Aim of the exercise: Extract each line of the material that follows exactly and omit its pictures.

Exercise data:

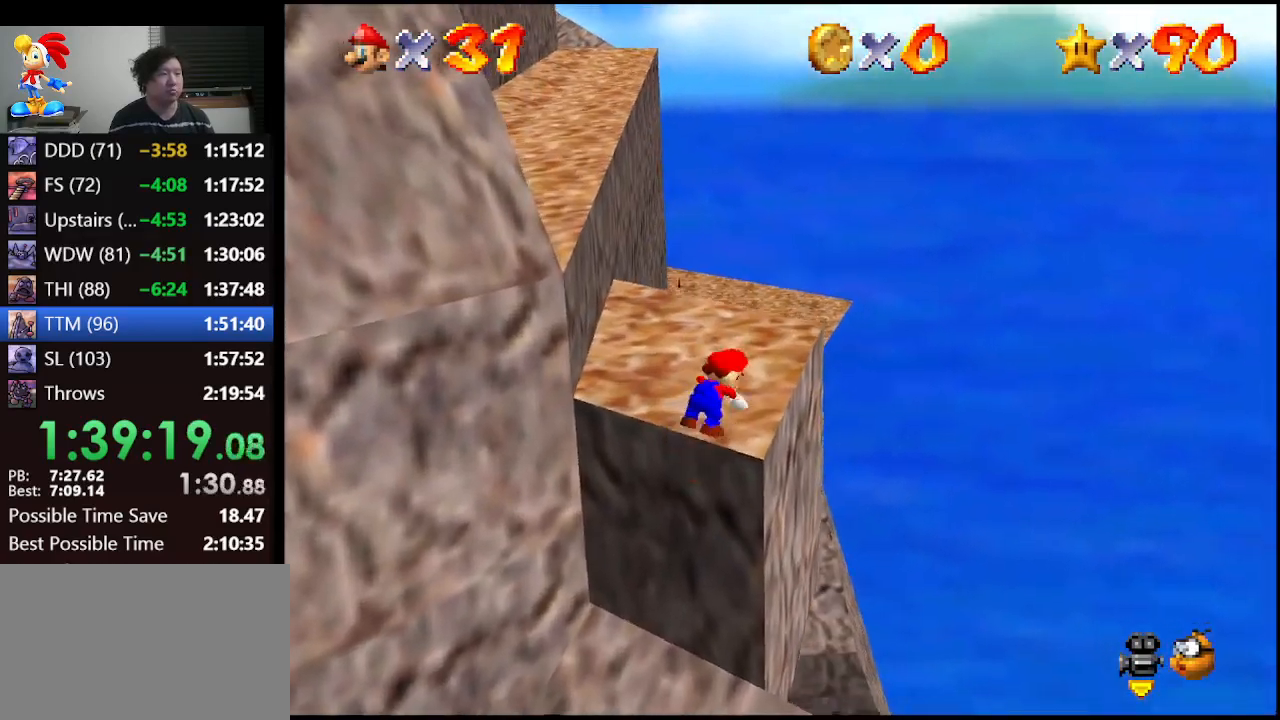
{"buttons": ["A"], "left_stick": "center", "events": [[100, "C_RIGHT", "up"], [467, "A", "down"]]}
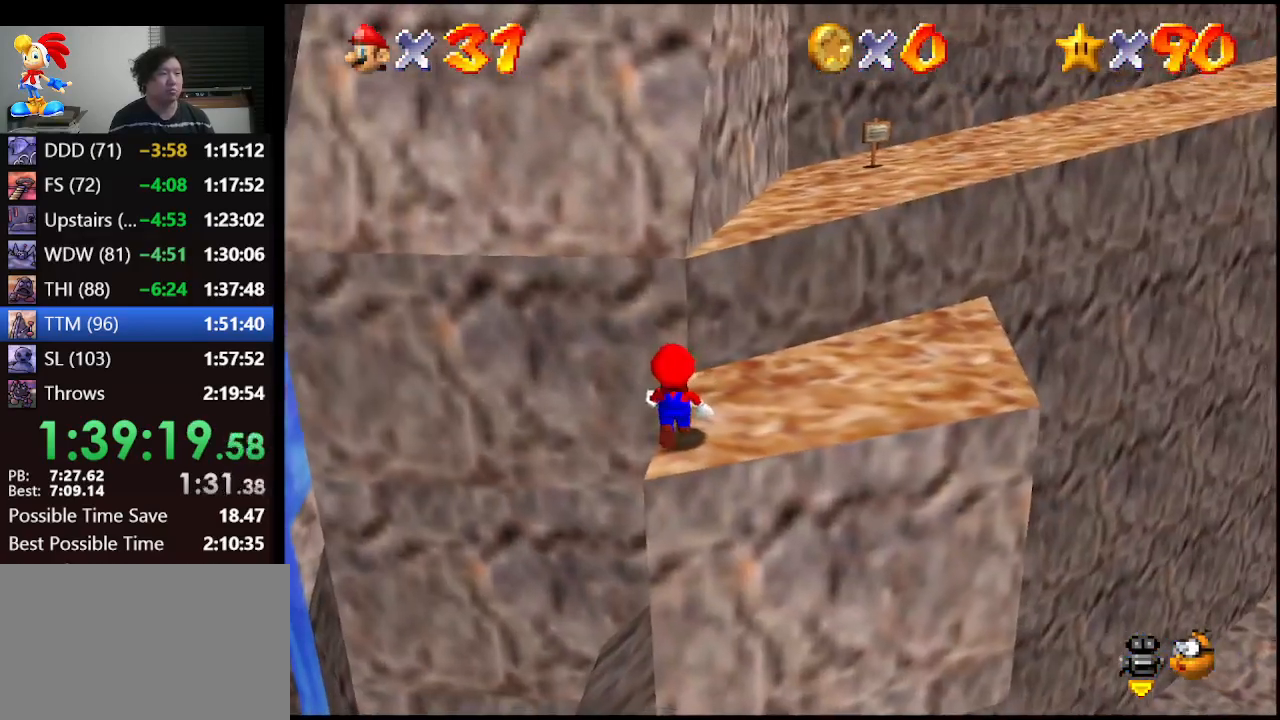
{"buttons": [], "left_stick": "up", "events": [[33, "A", "up"], [133, "left_stick", "up-right"], [267, "left_stick", "up"]]}
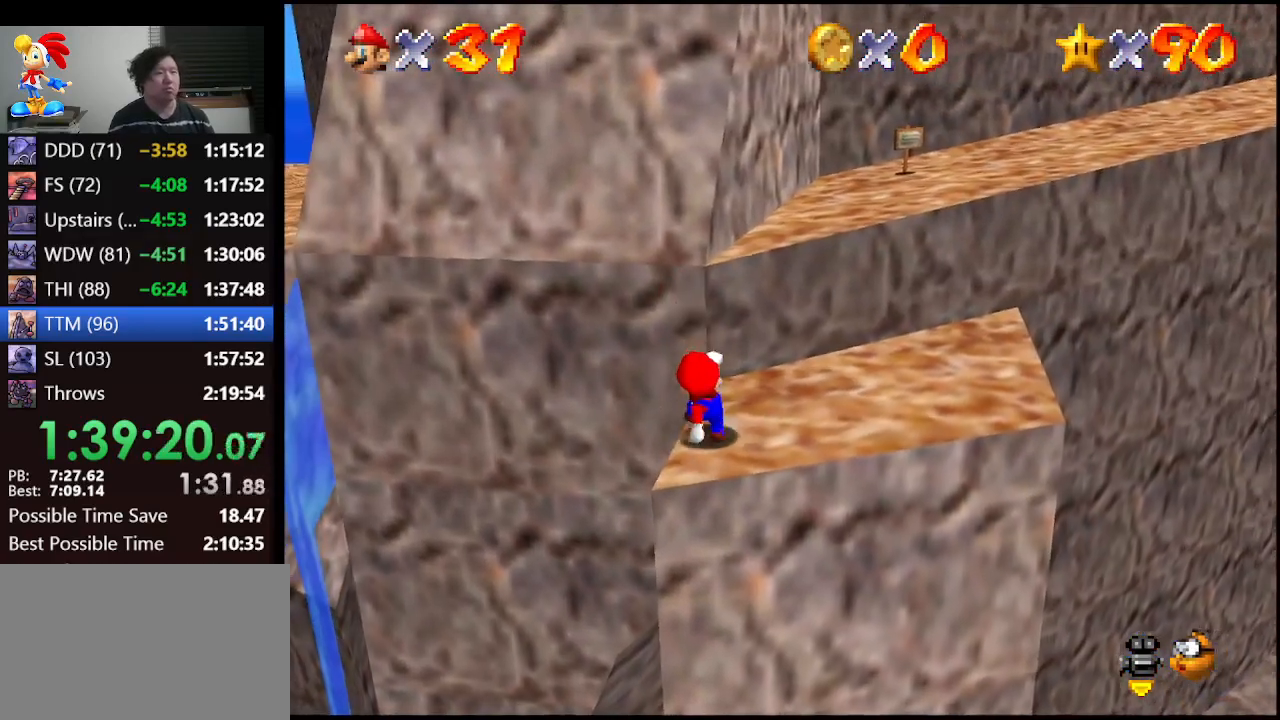
{"buttons": ["A"], "left_stick": "up", "events": [[33, "A", "down"]]}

Your solution:
{"buttons": ["A"], "left_stick": "center", "events": [[100, "C_RIGHT", "up"], [467, "A", "down"]]}
{"buttons": [], "left_stick": "up", "events": [[33, "A", "up"], [133, "left_stick", "up-right"], [267, "left_stick", "up"]]}
{"buttons": ["A"], "left_stick": "up", "events": [[33, "A", "down"]]}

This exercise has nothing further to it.